There was no heat in the train, and it was cold after crossing the Russian frontier in the rainy season of early autumn.
Bertram’s cheese and biscuits, which he had bought in Riga, became utterly distasteful to him after two days, and he yielded to Cherry’s insistent invitation to share his bully beef, pork and beans, tinned butter, and fresh bread. It was Cherry, also, who taught him how to get the one source of comfort available on Russian journeys—a plentiful supply of hot water at every wayside station. The pass-word was “kipyitok,” and this was yelled by Cherry to the _provodnik_, or guard, of the train, who filled the passengers’ kettles so that they could make tea in their carriages.

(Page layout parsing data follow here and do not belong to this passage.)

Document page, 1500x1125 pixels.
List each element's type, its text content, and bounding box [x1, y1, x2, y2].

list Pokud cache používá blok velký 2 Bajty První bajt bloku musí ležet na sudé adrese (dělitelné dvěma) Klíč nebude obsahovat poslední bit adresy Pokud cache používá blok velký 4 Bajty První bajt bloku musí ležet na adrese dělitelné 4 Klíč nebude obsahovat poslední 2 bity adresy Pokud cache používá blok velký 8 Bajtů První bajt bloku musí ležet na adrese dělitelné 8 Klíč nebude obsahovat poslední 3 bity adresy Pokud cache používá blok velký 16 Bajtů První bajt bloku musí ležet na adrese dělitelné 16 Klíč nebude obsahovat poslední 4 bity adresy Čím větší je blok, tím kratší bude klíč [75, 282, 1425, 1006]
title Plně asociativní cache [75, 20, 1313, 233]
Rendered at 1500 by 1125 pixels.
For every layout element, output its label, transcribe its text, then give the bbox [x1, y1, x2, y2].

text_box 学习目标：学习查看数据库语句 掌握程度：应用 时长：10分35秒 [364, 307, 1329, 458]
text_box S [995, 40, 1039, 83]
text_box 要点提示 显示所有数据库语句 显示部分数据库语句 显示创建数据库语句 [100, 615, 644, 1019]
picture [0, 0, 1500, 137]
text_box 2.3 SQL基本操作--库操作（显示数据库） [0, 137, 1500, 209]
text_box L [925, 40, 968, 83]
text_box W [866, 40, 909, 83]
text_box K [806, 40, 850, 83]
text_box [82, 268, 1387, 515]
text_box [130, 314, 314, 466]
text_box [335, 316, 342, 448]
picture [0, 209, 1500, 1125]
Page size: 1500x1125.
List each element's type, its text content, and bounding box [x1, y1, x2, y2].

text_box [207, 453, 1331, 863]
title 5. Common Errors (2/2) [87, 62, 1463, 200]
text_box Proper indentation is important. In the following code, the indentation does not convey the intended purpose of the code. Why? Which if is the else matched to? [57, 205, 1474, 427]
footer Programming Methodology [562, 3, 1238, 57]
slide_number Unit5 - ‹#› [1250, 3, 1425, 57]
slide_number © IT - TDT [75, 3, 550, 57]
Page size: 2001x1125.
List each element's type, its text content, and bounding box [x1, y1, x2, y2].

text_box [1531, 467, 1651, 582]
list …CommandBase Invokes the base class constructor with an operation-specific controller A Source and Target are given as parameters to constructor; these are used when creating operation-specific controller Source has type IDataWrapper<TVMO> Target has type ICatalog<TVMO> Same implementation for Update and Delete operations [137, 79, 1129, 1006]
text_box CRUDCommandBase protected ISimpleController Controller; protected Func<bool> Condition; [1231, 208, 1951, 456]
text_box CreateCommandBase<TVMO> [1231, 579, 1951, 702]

The Russian frontier was at a place called Sebesh, the other side of a long stretch of flat, barren, abandoned country which seemed to be a kind of No-Man’s Land. The train was immediately boarded by a number of hairy men in sheepskin coats and fur caps, accompanied by two soldiers of the Red Army. Bertram felt a thrill at his first sight of Bolsheviks and Red Soldiers. His mind went back to the atrocity tales of Countess Lydia and her sister, and other refugees from the Russian Terror. These men who pushed their way down the corridor were agents of that terrible new social code and faith which had declared war upon all civilisation based upon individualism and private property, and proclaimed Communism as the new gospel which mankind must accept, whether they liked it or not. Those soldiers represented the power by which that code was enforced upon one hundred and fifty million people. It was their Army which had defeated Koltchak, Denikin, Judenitch, Wrangel, and all the counter-revolutionary forces—financed, armed and equipped by the Allied Powers—which had invaded Russia, laid great districts in ruin and flame, hanged many peasants to the branches of trees, and retreated in disorderly masses from the relentless pursuit of “the Reds.”
The two soldiers escorting the hairy Bolsheviks were not formidable in appearance. They were both about eighteen, with puffy, pale faces, and a hang-dog, under-fed look. They wore long grey overcoats, reaching to their heels, and curious cloth caps, shaped like Assyrian helmets, with stiff peaks behind, and in front the Red Star, five-pointed, of the Soviet Republic.
“See how these Tavarishes love me!” said Cherry.
Certainly the small group of Bolshevik officials who came to examine passports and baggage, greeted Cherry with a kind of forced amusement, in which, as it seemed to Bertram, there was a hint of fear. Perhaps it was due to the vice-like grip with which he insisted upon shaking hands with them; and the bear-like way in which he thumped them on the back.